Among these “hard questions” was Mrs Ulakai’s grilling of the prime minister over the alleged involvement of his eldest son and his son’s business partner in a software deal (with the Education ministry) said to be worth millions. This follows major reform that Pohiva as Minister of Education had pushed through without proper consultation — the impact of which was to throw the 2015 exam results into such disarray that the ministry has still not recovered, and many Form Seven students were not accepted for entry to universities in New Zealand and Australia.

There have been other serious issues that the prime minister has not been able to respond to.

One of these involves a mysterious memo that alleges that cabinet ministers were given an undertaking that, if they supported Pohiva in his quest to become prime minister, they would not be prosecuted for any wrongdoing.


Tongans are a very proud people — proud of their history, proud of their culture and traditions, proud of their ability to successfully survive as an independently governed people without colonial rule, and proud of their identity as Tongans.

But, since the end of World War II, with the advent of commercialisation and a new world order that claims democracy to be the best of all governing systems, Tonga has struggled to keep up with the changes that are happening in the world of nations.

The Tongan people generally supported Pohiva’s call for reform to the governing system, but the majority wanted a reform that would make things better for everyone — socially, politically, and economically. After nearly two years of Pohiva’s government, the hopes of many are being challenged quite significantly.

There have been a few positives moves, though whether these would have happened anyway is debatable. Tariffs have been lifted on certain food imports like vegetables and fruits reflecting a policy to boost healthy living (although one might ask why we’re not doing more to grow our own). Taxes on building materials have been lifted as well. Inland Revenue and Customs have also claimed the surplus collection of over $20 million during the past financial year, simply by better management of taxes and customs.

But these gains are outweighed by the unfulfilled promises, and the appearance of corrupt and unjust dealings in Pohiva’s government.
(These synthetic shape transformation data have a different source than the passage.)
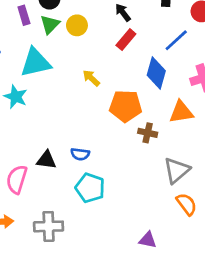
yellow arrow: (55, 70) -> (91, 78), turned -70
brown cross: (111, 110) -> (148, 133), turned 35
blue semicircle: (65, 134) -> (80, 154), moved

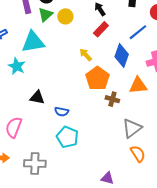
yellow arrow: (91, 78) -> (86, 55), moved
orange pentagon: (126, 106) -> (97, 78), turned 30
black triangle: (46, 160) -> (37, 97), moved

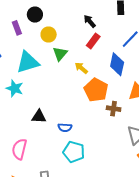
green triangle: (45, 14) -> (60, 54), moved
yellow circle: (65, 16) -> (49, 34), moved

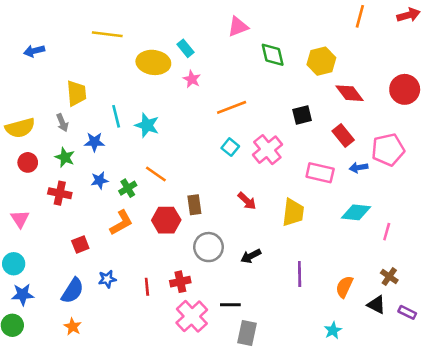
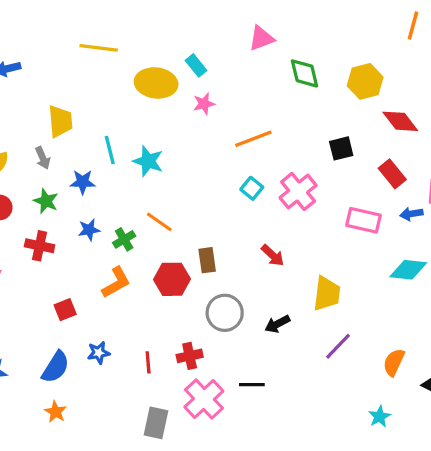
pink star: (192, 79) -> (204, 104), turned 30
yellow trapezoid: (293, 212) -> (327, 294), moved
purple line: (300, 274) -> (338, 346), turned 45
gray rectangle: (247, 333) -> (156, 423), moved

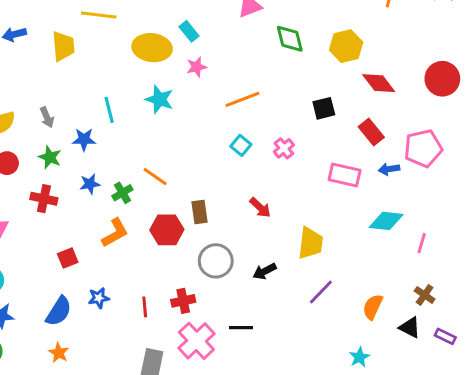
yellow trapezoid: (60, 121) -> (63, 46), moved
cyan star: (148, 161) -> (159, 99), moved
pink cross: (298, 192) -> (284, 148), size x0.6

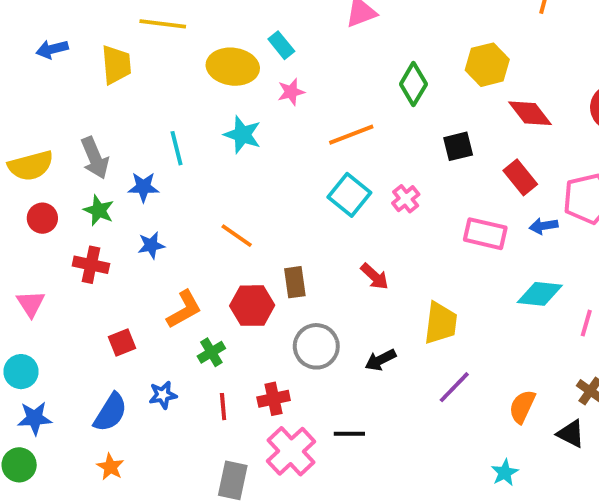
green diamond: (290, 39) -> (413, 84), moved, turned 44
gray arrow: (47, 117) -> (95, 158), size x1.5
cyan square: (241, 145) -> (349, 195), size x1.5
green cross: (122, 193) -> (211, 352), moved

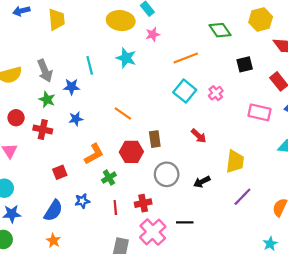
green diamond: (413, 84) -> (220, 30), turned -65
red circle: (42, 218) -> (16, 118), moved

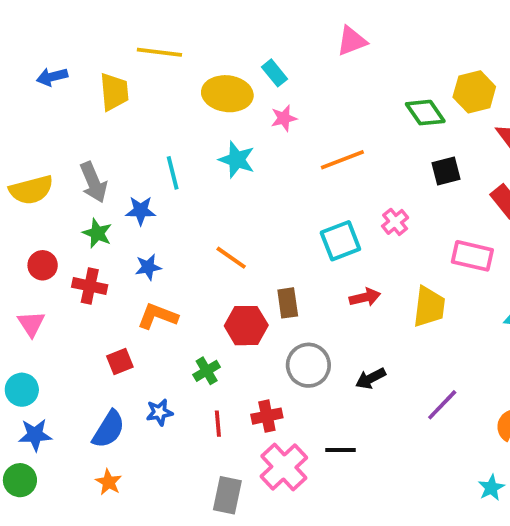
green diamond: (220, 30) -> (425, 113), moved
cyan square: (185, 91) -> (340, 241), moved, turned 30
red arrow: (199, 136) -> (365, 297), turned -56
orange L-shape: (94, 154) -> (158, 316), moved, turned -130
yellow trapezoid: (235, 162) -> (429, 307), moved

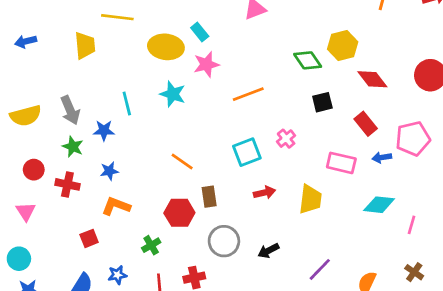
blue arrow: (52, 77) -> (26, 41), moved
pink star: (284, 118) -> (206, 64), size x1.4
orange line: (231, 258) -> (182, 162), moved

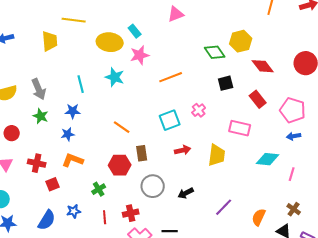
blue star: (104, 131) -> (73, 111), moved
pink pentagon: (413, 139) -> (293, 110), turned 30
blue arrow: (382, 157) -> (294, 136), moved
red cross: (67, 184) -> (37, 163), moved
Add to that the lack of transparency from the Prime Minister’s Office, as well as the way reform at the Education ministry was handled, together with the poorly managed shake-up of the Ministry of Public Enterprises, and Pohiva doesn’t need a genius to tell him that his government is in serious trouble.

The problem with this leadership failure is not only that it leads to a leadership crisis, but that it contributes significantly to the struggling fragility and failure of democracy in the Pacific region.

The development of Pacific democracy, as we’ve seen in Tonga, has often been largely based on personalities — rather than on principles, values, and practices that apply to everyone equally, and are sustainable from one culture to another, and from one generation to another.

If democracy is to thrive in Tonga, it requires teamwork by a skilled, experienced and competent cabinet and public service.

Pohiva needs to let someone else take the lead. His failing health makes him forgetful and at times incoherent. Hanging on suggests that he thinks no one else can do better than him. That’s arrogance at best — and, at worse, he will have no legacy to leave behind and the very people he claims to live for will remember him as no different from those he pointed the finger at for decades.